What I miss out on

My previous post was rather upbeat and positive (how terribly unlike me, she scowls), so I just wanted a little strop about how having a baby (or any caring responsibilities) makes it harder to embrace all the academic opportunities I have in front of me.

A month or two ago a speaker visited my university to give a guest lecture on what looked to be a useful topic for my research. It was at 4pm on a weekday. Our paid childcare arrangement (flexible) could have taken the baby from, say, 3.30pm (to give me time to commute to uni), then my partner would have to travel from his place of work to pick her up. He finishes work at 5.30pm, and is awkwardly placed for a quick commute to the crèche, it would have taken about an hour. So pick up at 6.30pm, travel back home (45 minutes), but her bedtime is around 7pm and she’d need to eat beforehand. So many little factors and timings to consider for one short lecture which may or may not have been relevant. Pre-baby I could’ve dropped by and felt no great loss if it wasn’t “all that”, maybe mingled and chatted to people for a bit, and made the most of it. But post-baby it seemed like such a huge undertaking that I just couldn’t justify it.

This week I had planned to attend a two-day conference in another city. I’d booked train tickets (travelling up the day before), B&B accommodation, told the organisers my meal options for the delegate dinner, and even arranged to visit an old friend who lives in the area on the final night before travelling home. My mum was “booked in” to stay for the three days we needed childcare (while my partner was at work – he has no annual leave/holiday left to use this month). Then unfortunately my mum had to cancel for health reasons. We had just over a week’s notice – I remained optimistic and we talked through myriad other solutions, but ultimately there was no alternative, I had to cancel my trip.

There was a great fortnightly graduate discussion group at uni which started at 6pm. I attended a couple of times when we lived in the flat near the tube station; if my partner shifted his hours and got home at 5.15pm I could hand over the baby(!) and just about make it on time. I tried it once since moving further out and arrived at 6.20pm – disruptive (for a small informal discussion group) and pointless (missing most of the speaker’s paper so having little input or questions). Fortunately – well, depending on who’s looking at it! – my partner was off sick on the day of the final bumper discussion group of term, so as he was feeling okay that evening I was able to leave in good time (4.30pm) to arrive by the 6pm start time!
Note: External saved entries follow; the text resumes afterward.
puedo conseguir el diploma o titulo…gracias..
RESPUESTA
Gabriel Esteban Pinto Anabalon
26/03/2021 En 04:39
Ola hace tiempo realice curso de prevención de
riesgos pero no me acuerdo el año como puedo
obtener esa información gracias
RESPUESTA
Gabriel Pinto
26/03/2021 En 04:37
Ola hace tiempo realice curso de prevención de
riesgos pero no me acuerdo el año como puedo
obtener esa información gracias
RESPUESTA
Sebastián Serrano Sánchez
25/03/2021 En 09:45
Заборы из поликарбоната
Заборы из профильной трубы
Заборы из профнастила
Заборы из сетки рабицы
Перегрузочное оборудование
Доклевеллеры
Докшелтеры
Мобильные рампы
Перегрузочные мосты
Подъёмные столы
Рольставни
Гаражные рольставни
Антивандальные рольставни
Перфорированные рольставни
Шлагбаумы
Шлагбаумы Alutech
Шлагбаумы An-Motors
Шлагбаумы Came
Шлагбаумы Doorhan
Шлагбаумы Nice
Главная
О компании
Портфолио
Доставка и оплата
I try my best not to remain defeatist though. I emailed the speaker of the 4pm lecture who kindly sent the presentation slides – the slides gave me some great food for thought. I have met up with fellow students for coffee at uni to discuss our work on separate occasions when I already had childcare in place, it’s just unfortunate I was unable to maintain a regular dialogue with the discussion group. Conferences at this stage in my PhD are “nice to have” but not an essential, so no doubt in future I’ll be able to arrange a similar trip. It can just be very frustrating in the heat of the moment thinking “I wish I could do it all”!


Three ways having a baby helped prepare me for a PhD

I’m only six months into my PhD so I’m still just getting started and I’m sure I have very little authority to talk about what doing a PhD is really like. In two years I’ll probably have a different viewpoint! But I wanted to jot down a few thoughts I had about how studying for a research degree and having a baby utilise the same skills.

1. Taking each day as it comes

I am a planner. My calendar is full up weeks in advance and I love looking at my agenda for the week ahead. Having a baby turns this on its head slightly. In the early days you are waking and sleeping in fits and bursts and cannot see beyond the next feed. When someone tells you something is happening next week it seems a lifetime away. When well-meaning but unhelpful people say “it gets easier in three months”, it seems like an absolute eternity and you sink into a pit of despair (well, some of us do).

baby reachingBut you soon gain perspective and learn to roll with it. You have to just change the pace and your expectations and wake up each morning to a new day. It doesn’t mean not planning things (I look back at my calendar for the first few months of her life and I did a remarkable amount!), but it means not thinking too far ahead and panicking yourself, not overwhelming yourself with the huge To Do list of everything that needs to be completed in the next few weeks, months, years. Focus on the most important tasks right now. If you’re having a bad day today, tomorrow will be better.

2. Organising your time

As a heading this seems to contradict the previous point, but bear with me. On maternity leave you soon get into a rhythm of “something to do in the morning”, “something to do in the afternoon” and somewhere in the mix, “nap” and “eat”. You divide your day into segments, an activity here, something from the To Do list there. This works remarkably well when studying, too. A few hours this morning on this activity, a few hours this afternoon on something else. Reading, writing, planning, researching, meeting, admin. For me, this has also involved planning flexible childcare and activities for the baby, not telling myself I’ll work ad hoc but knowing when I’ll actually have time to study (even if it never feels like enough!).

3. Gaining confidence

Admittedly, a large part of my confidence in speaking to new people or giving presentations comes from my work background, and I learnt a lot in the years I spent doing a business-to-business sales role. Yet a huge part of my newly-found everyday confidence comes from having had a baby.baby reading

I made a push to meet new people in a new area a few months after I gave birth (we moved when I was 8 months pregnant, and I didn’t do antenatal courses). When you’re struggling with physical and mental exhaustion and a demanding being fully dependent on you, you lose inhibitions as you gain confidence to meet her needs (“I won’t feel self-conscious about breastfeeding in this cafe, she needs to be fed”). You empathise with other new parents (mainly women) who are in the same boat as you, soon fostering a small (shell-shocked) supportive community of strangers. So you gain confidence in your ability to “network” (for it is networking, but not recognised as such), make conversation with all sorts of people you otherwise wouldn’t have encountered, and find common ground – all incredibly useful skills!

Secondly, looking after a baby is such a challenging learning experience. At the start you have little confidence in your own abilities as you struggle to get to grips with everything from square one. (Not unlike studying I suppose.) Returning to the familiar after the all-consuming period of early motherhood, even if it’s a new position – i.e. the PhD was new to me, but studying or working was not – gives you a burst of self-belief: I can do this, I’ve done it before. I know how to give a presentation, use various technologies, find something in the library. I’m damn well going to make the most of this opportunity.

I’d love to hear any other insights or thoughts on this topic!